Now comes Auditor Doug Hoffer with all kinds of cheery news about the Agency of Transportation’s road construction effort. His latest performance audit takes a look at VTrans’ work in cost and scheduling of paving projects, and he didn’t find much for former contractor and now Governor Phil Scott to be proud of.
In fact, Scott ought to be embarrassed.
(Full report downloadable here.)
Hoffer looked at 14 major paving projects and found… “significant deviations” in project scheduling, especially in the preliminary engineering phase; “a lack of consistent record-keeping” that made it difficult to determine why delays took place; a lack of performance metrics for scheduling; and while VTrans did fairly well with simpler projects,
… for the more complex projects, VTrans always exceeded the initial cost estimates provided to the Legislature by more than 50 percent and completed them up to six years late.
That sounds like abject failure to me.
The state of Vermont spends big money on road paving. Hoffer points out that Scott’s 2024 budget calls for $141.6 million in paving in the next fiscal year alone. With that kind of cash in play, Hoffer says the need for effective management is paramount.
And you’d think a lifelong construction contractor like, um, Phil Scott would be fully aware of this. Then again, he’s proven orepeatedly that he’s willing to settle for comfortable mediocrity in his top officials. Joe Flynn has been VTrans secretary since Day One of the Scott administration. Yep, he’s been on the job for more than six years and is reponsible for all the defects Hoffer found in the agency’s management of major road projects.
Flynn’s reponse, included in Hoffer’s audit report, contains little to no of the customary defiance and insistence that things are perfectly fine that normally suffuses the administration’s response to a Hoffer audit. If anything, Flynn comes across as more than a bit chastened.
Flynn does make a show of describing the complexity of VTrans’ work: “VTrans project managers are constantly managing numerous projects, often designing and delivering more than 20 projects annually.” He describes how road projects have gotten more complicated in recent years and that projects are constantly changing, and emphasizes that his agency has done a pretty good job of keeping Vermont’s roads in good shape.
But he doesn’t try to explain away Hoffer’s findings or insist that his agency is already fixing the problems. He sees the audit as “an “an opportunity to understand and make improvements, and described how his team will address Hoffer’s three main recommendations: Create a process to consistently record what caused cost and schedule deviations, and implement processes to determine the causes of cost and schedule deviations.
In closing, Flynn says his agency “appreciates the work” that went into Hoffer’s report and “accepts” its findings on documentation of project estimates and schedules. It’s about as close to unconditional surrender as you’ll see in an official response to a Hoffer audit.
As I noted above, you’d think Scott, of all people, would expect nothing less than the best from his transportation officials. The only question about Flynn, in my mind, is did he enable this inadequate performance or did he simply accept flaws that already existed when he took over the agency?

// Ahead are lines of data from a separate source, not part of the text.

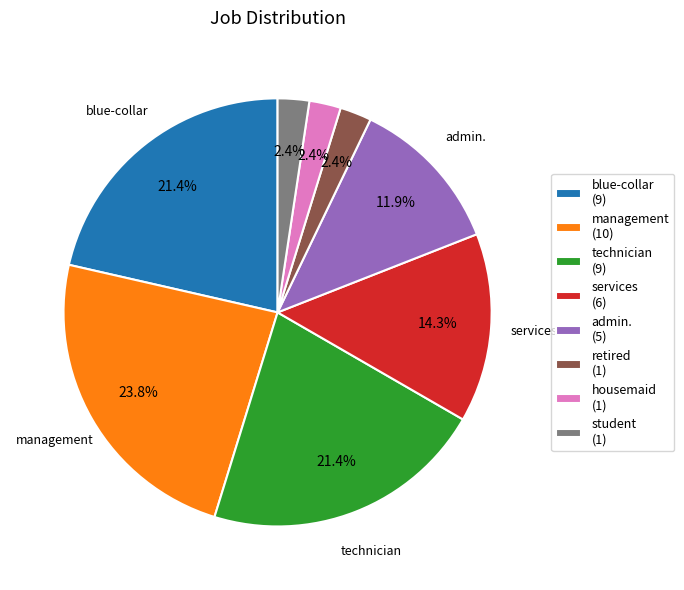

Combined, what portion of the pie is admin. (5) and blue-collar (9)?

33.3%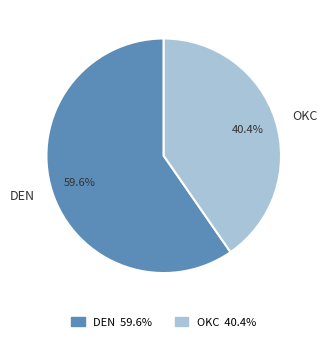

What percentage do DEN and OKC together represent?

100.0%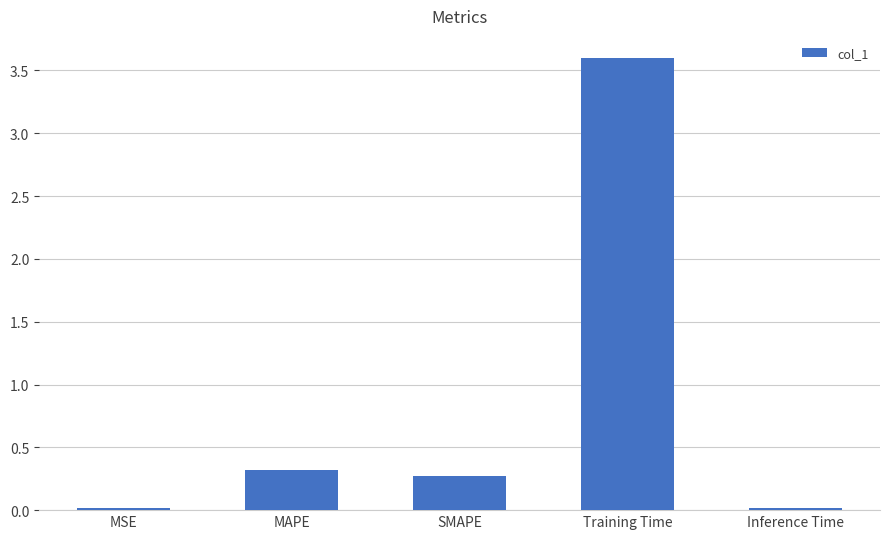

Between Inference Time and MAPE, which is larger?

MAPE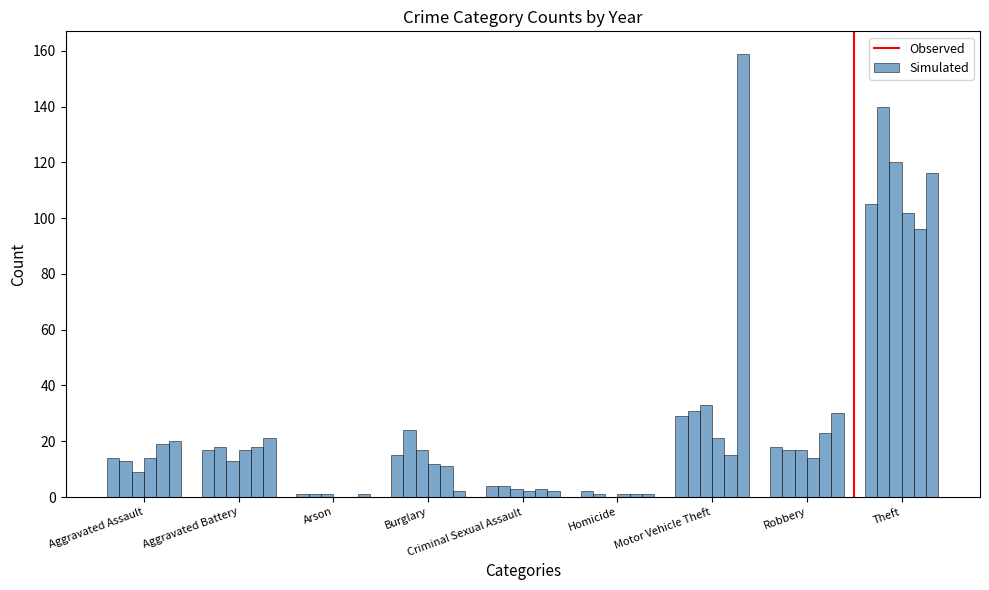

Are the bars horizontal?

No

Also, Hoffer notes that the administration has a specific goal of doing better in this area.
The Governor’s State Strategic Plan includes the goal of improving “transportation project planning” by continuously improving “project development efficiency by reducing the time and cost for planning, engineering, permitting, right-of-way acquisition and construction management.”

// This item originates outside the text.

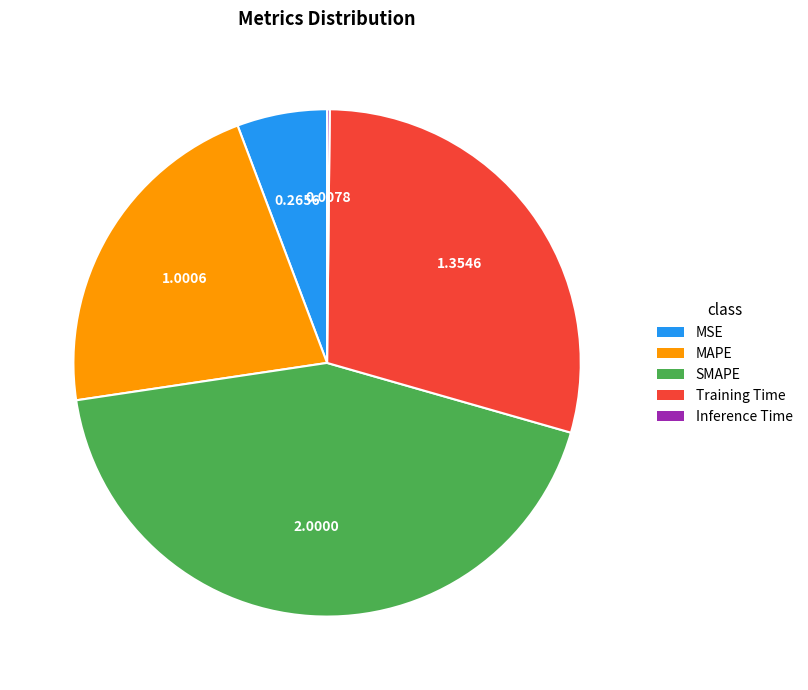

Is there a majority slice in this chart?

No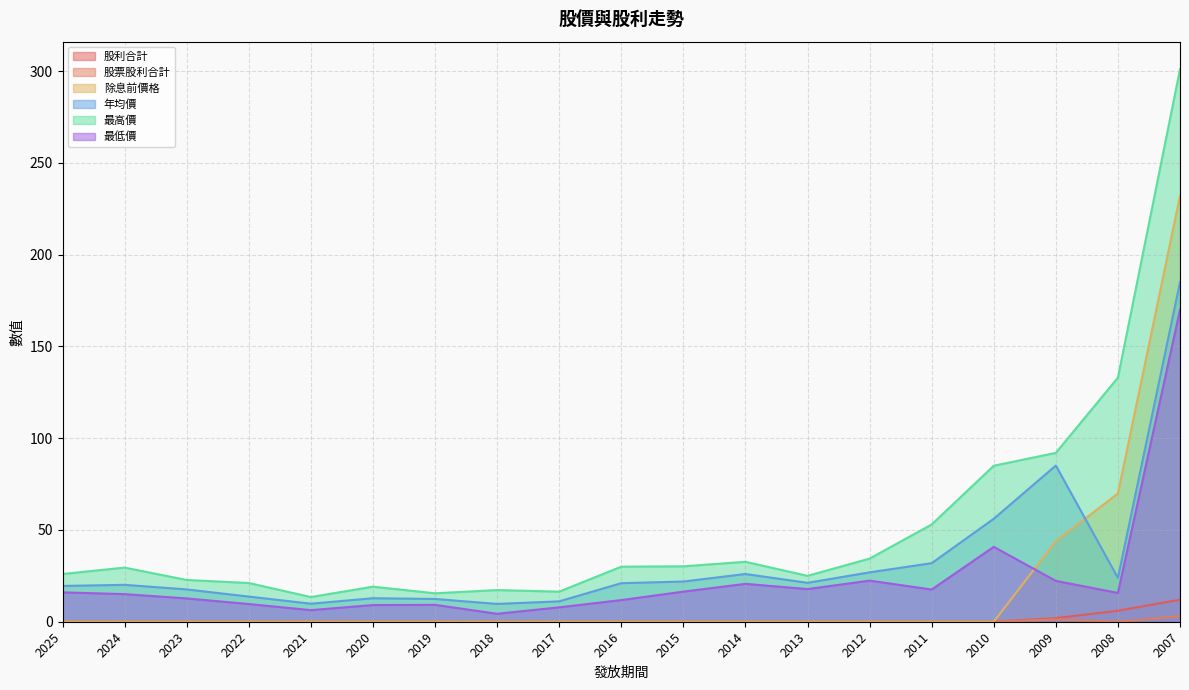

Count the number of categories in the chart.

19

This could be grounds for a, shall we say, reassessment of Flynn’s position in the administration. Given Scott’s well-established predilection to rely on familiar faces and rarely, if ever, impose consequences on top officials who don’t do the job, Flynn is more likely to get a pat on the shoulder and an “Attaboy” than to see his tenure come to a premature end.
After all, this is the governor who just bestowed a judicial appointment on a prosecutor who, in the words of another judge, showed “a pattern of neglect” in providing evidence to defense counsel.
But hey, Flynn says he’ll do better from now on, so go get ’em, big guy.
The more liberal the state government, the more their infrastructure suffers. Why? Feel-good social programs get all the money so liberals can build their voting power base. Needed repairs keep getting put off. There is a sad lack of accountability. Phil Scott is a liberal, the R notwithstanding. Don’t just blame him. The liberalism of Vermont is to blame right across the board.
“The liberalism of Vermont is to blame right across the board.”
Well, I didn’t see that this was liberal or conservative issue. Overall, it looked like some interesting management deficiencies by a Republican governor and members of his administration, appointed by him, both conservatives, who got caught at it by our progressive state auditor. This auditor was re-elected by a majority of Vermont voters to do precisely what he did here.